[Your objective] Once the line holding "market. Blue Diamond" is found in the entries below, transcribe exactly every line up to and including the one holding "Gently cooked whole food diets", but leave out the pictures.

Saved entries

+--

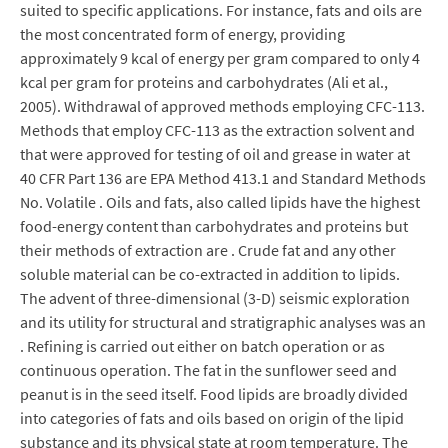
suited to specific applications. For instance, fats and oils are
the most concentrated form of energy, providing
approximately 9 kcal of energy per gram compared to only 4
kcal per gram for proteins and carbohydrates (Ali et al.,
2005). Withdrawal of approved methods employing CFC-113.
Methods that employ CFC-113 as the extraction solvent and
that were approved for testing of oil and grease in water at
40 CFR Part 136 are EPA Method 413.1 and Standard Methods
No. Volatile . Oils and fats, also called lipids have the highest
food-energy content than carbohydrates and proteins but
their methods of extraction are . Crude fat and any other
soluble material can be co-extracted in addition to lipids.
The advent of three-dimensional (3-D) seismic exploration
and its utility for structural and stratigraphic analyses was an
. Refining is carried out either on batch operation or as
continuous operation. The fat in the sunflower seed and
peanut is in the seed itself. Food lipids are broadly divided
into categories of fats and oils based on origin of the lipid
substance and its physical state at room temperature. The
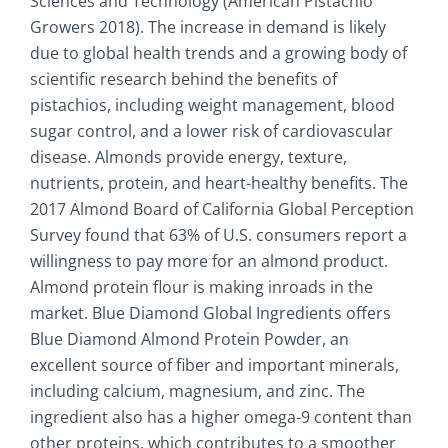
Sciences and Technology (American Pistachio
Growers 2018). The increase in demand is likely
due to global health trends and a growing body of
scientific research behind the benefits of
pistachios, including weight management, blood
sugar control, and a lower risk of cardiovascular
disease. Almonds provide energy, texture,
nutrients, protein, and heart-healthy benefits. The
2017 Almond Board of California Global Perception
Survey found that 63% of U.S. consumers report a
willingness to pay more for an almond product.
Almond protein flour is making inroads in the
market. Blue Diamond Global Ingredients offers
Blue Diamond Almond Protein Powder, an
excellent source of fiber and important minerals,
including calcium, magnesium, and zinc. The
ingredient also has a higher omega-9 content than
other proteins, which contributes to a smoother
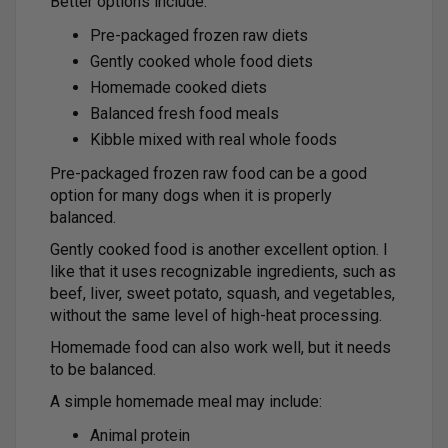
Better options include:
Pre-packaged frozen raw diets
Gently cooked whole food diets
Homemade cooked diets
Balanced fresh food meals
Kibble mixed with real whole foods
Pre-packaged frozen raw food can be a good
option for many dogs when it is properly
balanced.
Gently cooked food is another excellent option. I
like that it uses recognizable ingredients, such as
beef, liver, sweet potato, squash, and vegetables,
without the same level of high-heat processing.
Homemade food can also work well, but it needs
to be balanced.
A simple homemade meal may include:
Animal protein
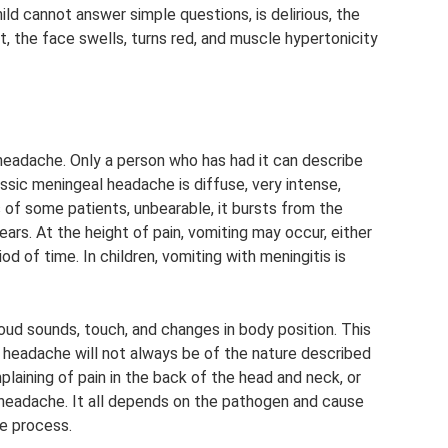
hild cannot answer simple questions, is delirious, the
t, the face swells, turns red, and muscle hypertonicity
adache. Only a person who has had it can describe
ssic meningeal headache is diffuse, very intense,
of some patients, unbearable, it bursts from the
ars. At the height of pain, vomiting may occur, either
riod of time. In children, vomiting with meningitis is
oud sounds, touch, and changes in body position. This
headache will not always be of the nature described
plaining of pain in the back of the head and neck, or
g headache. It all depends on the pathogen and cause
he process.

+--

[Exercise output]
market. Blue Diamond Global Ingredients offers
Blue Diamond Almond Protein Powder, an
excellent source of fiber and important minerals,
including calcium, magnesium, and zinc. The
ingredient also has a higher omega-9 content than
other proteins, which contributes to a smoother
Better options include:
Pre-packaged frozen raw diets
Gently cooked whole food diets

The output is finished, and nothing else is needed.